Twenty dollars. That’s what a 315-­gallon auxiliary fuel “belly tank” for a World War II P-38 Lightning fighter plane cost in the late Forties at a military-­surplus store in California. Alex Xydias, founder of So-Cal Speed Shop, bought one of the streamlined tanks back then, but cautions: “It’s not as cheap as it sounds now. You could buy a whole car for $50 back then. But I would have paid anything for it.” Xydias was going racing on the dry lakes northeast of Los Angeles. He had a chassis built using Ford Model T bits to go under his aluminum teardrop, and he mounted a Ford flathead ­V-8-60 in the tank’s tapered tail. The So-Cal belly tanker wasn’t the first, but its success on the dry lakes and later at Bonneville (where it hit 198 mph in 1952) has made it the archetypal example.

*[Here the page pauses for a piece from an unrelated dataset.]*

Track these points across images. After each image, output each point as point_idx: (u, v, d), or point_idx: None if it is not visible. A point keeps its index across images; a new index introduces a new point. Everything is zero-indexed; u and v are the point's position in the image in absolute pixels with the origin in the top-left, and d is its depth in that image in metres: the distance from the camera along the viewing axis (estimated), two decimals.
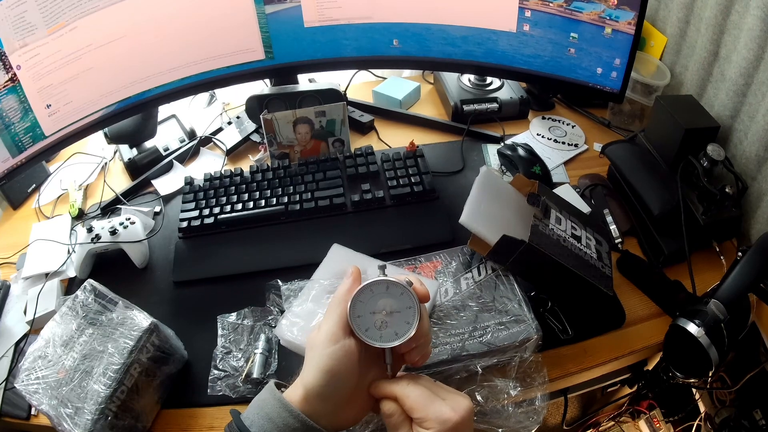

Like most race cars, it was a constant work in progress. Over the years, it was fitted with different engines, wore a different streamliner body, and then was rebuilt with a custom chassis from underneath. Some 40 years after the belly tanker’s racing career ended, collector Bruce Meyer found it, or its pieces anyway, and had it restored. “I couldn’t understand why Bruce was so happy to find all those old, rusted parts,” Xydias says. He’s happy now too.

A.

Photo credit: illustration by john lawson
Photo credit: illustration by john lawson

In its final form, the belly tanker used a Ford Model A front suspension with a transverse leaf spring and archaic Hartford friction shocks. Then So-Cal builder Dave DeLangton drilled speed holes in every bit he could and had all the pieces cadmium coated. Chrome would have been a little showy for a race car.

B.

Photo credit: illustration by john lawson
Photo credit: illustration by john lawson

The accelerator pedal is about the only carlike control in the belly tanker. The steering yoke is the same one used in a Douglas A-26 bomber. The brakes are activated by the vertical lever to the left of the yoke. The clutch is operated by the horizontal lever to the right. And there’s a hand pump to the driver’s left for the pressurized fuel system.

C.

Photo credit: illustration by john lawson
Photo credit: illustration by john lawson

The tight engine bay saw a variety of flathead engines over the years (three in the 1952 Bonneville Nationals alone). It’s currently fitted with an AB block with a row of four Stromberg 97 carburetors. Note that the rear two carbs have had their throats cut at an angle so they fit under the tapered body. The tank between the driver and the engine is for coolant. The vehicle has no radiator or fan.

D.

Photo credit: illustration by john lawson
Photo credit: illustration by john lawson

Mounted atop the rear end is a small fuel tank (that’s right, a fuel tank inside a fuel tank). By the end of the belly tanker’s racing career, Xydias was mixing nitro­methane into the gasoline for extra power. At Bonneville in 1952, Xydias found himself in a pitched battle against another belly tanker powered by a then-new Chrysler Hemi. He pushed the nitro mix to 40 percent, but the engine couldn’t take it, and he “tuliped a valve.” That was the end of that.

E.

Photo credit: illustration by john lawson
Photo credit: illustration by john lawson

A Ford transmission with only its high gear sends power to a Halibrand quick-change rear end in the center of a solidly mounted Ford axle housing. So, the belly tanker did not accelerate quickly or tolerate bumps, but it at least had very little braking power. The rear drum brakes are from a late-­Forties Ford road car. And the front brakes, well, there are no front brakes.